Create a new policy for lunch or after hours, then create policy rules to send traffic to be processed by those policies during the desired hours.
How do I submit a mis-categorized or uncategorized site?
You can go to BrightCloud's website and submit the correct (or new) categorization. It will be reviewed immediately by a human. Once the new categorization takes effect you may need to flush your category cache in Web Filter to see the new categorization.
Does Web Filter use a lot of memory and CPU?
If your NG Firewall server is operating well without Web Filter, then you won't see much of a difference if you run Web Filter. Web Filter does not use much memory, and its cloud-based architecture adds very little to CPU utilization.
How do real-time updates work?
When a client first vists a site, Web Filter queries Webroot Brightcloud® to get the categories the site is under to make a decision to block or pass based on your configuration. The category information is also written to a local cache so it doesn't have to be checked the next time a user visits that site.
How long does Web Filter cache category information for sites?
Several days. Web Filter flushes non-frequently used cache. The websites that you visit daily will not be cleared from cache.
Can I add additional categories?
Custom categories are not available, however we provide over 140 categories for granular control over what your clients can access. If you feel there are categories that we can add to make it even better, just let us know.
How should I handle false positives?
While the fastest way to allow clients to access a site that is currently blocked is to add the site to your pass list, you can request recategorization of sites here - the turnaround time is usually less than two days.
Can I use Web Filter to block HTTPS/SSL sites?
Yes - because Web Filter has access to a separate database of IP addresses, it can categorize HTTPS traffic based on certificate, SNI, or the destination IP address. This is not done by individual domain, but by category - for example, if you simply block 'facebook.com'. Please note that this does not mean Web Filter can parse HTTPS content as it is encrypted. This means other forms of blocking like URI, file-type, mime-type, etc can not be done on HTTPS as the stream is encrypted and these require parsing of the HTTP protocol.
To accomplish this level of blocking SSL Inspector is required. More options about handling SSL are described here.
Can I block all web sites except certain ones?
Yes, simply block all categories (including "Uncategorized"). Then add whatever sites you'd like to pass to the Pass List. Please be aware that the complex nature of the web and the fact that many applications communicate over HTTP can make this approach difficult.
Alternatively, the rules can be used. Just add a rule to block all web traffic, then explicitly add any sites to the pass list or in rules above the block rule.
Why did 'Youtube for Schools' disappear?
Google/YouTube stopped supporting their YouTube for schools features. These features relied on NG Firewall adding an identification header to HTTP requests and then YouTube would enforce the policy on the server. Since this feature is no longer supported by their servers the feature has been removed.
Windows computers showing "No Internet Access" but everything is fine. Why?
Make sure you're not blocking access to the domain www.msftncsi.com; this is part of a test that Microsoft runs to see if there is an active internet connection. Once you've verified this domain is not blocked, simply restart the PC and that should take care of it.

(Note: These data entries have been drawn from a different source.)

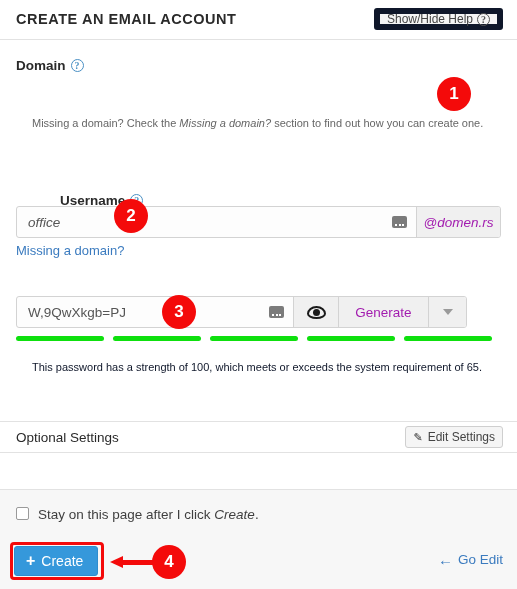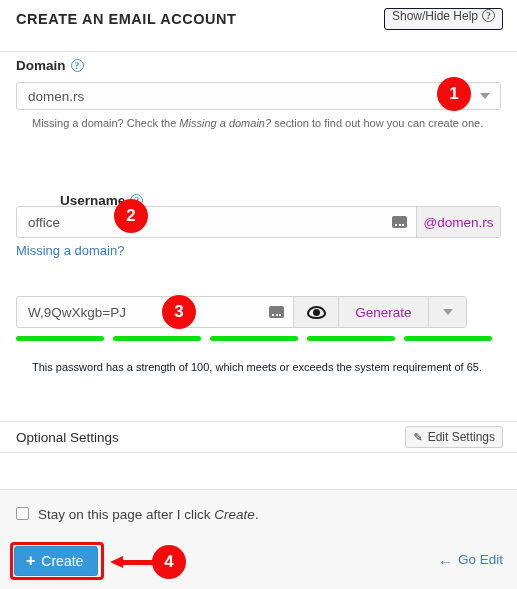"CREATE AN EMAIL ACCOUNT" .header { height: 52px -> 40px }
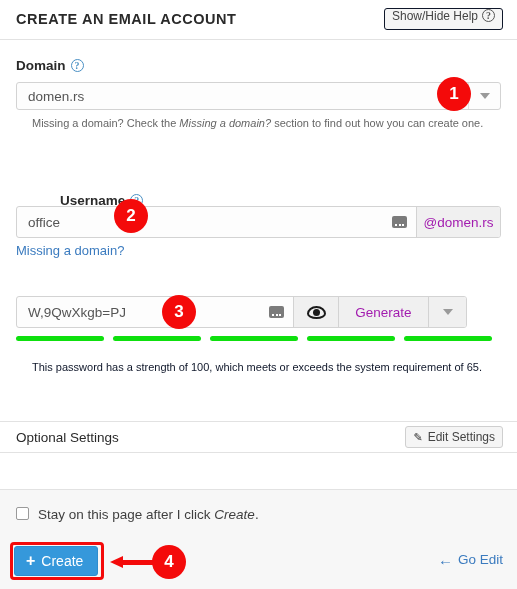"Show/Hide Help" .btn-help { align-items: flex-start -> center; border: 1px solid #0f172a -> 6px solid #0f172a }
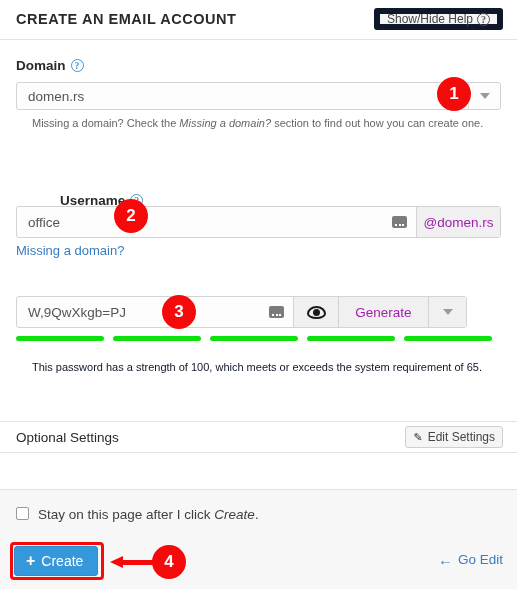"domen.rs" div.input-box { html: <div> <span>domen.rs</span> <span></span> <span> <span></span> </span> </div> -> none }
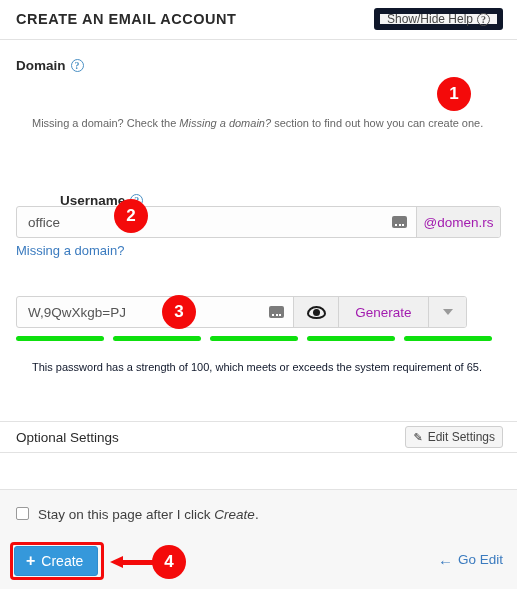"office" div.input-box { font-style: none -> italic }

Why is a site not being properly displayed even though I added it to the Pass List?
It's common for a web site to display links, banners and content from other web sites as part of their web pages. There are two easy methods to re-integrate the content while maintaining your access controls. A good example is Facebook - when you go to 'facebook.com', much of the site is loaded from 'fbcdn.net'. Sometimes additional sites must be added to the pass list. To fix these problems, look at the Blocked Web Events in Reports to see what is being blocked. Continue to add related sites that are being blocked to the pass list until it works as desired.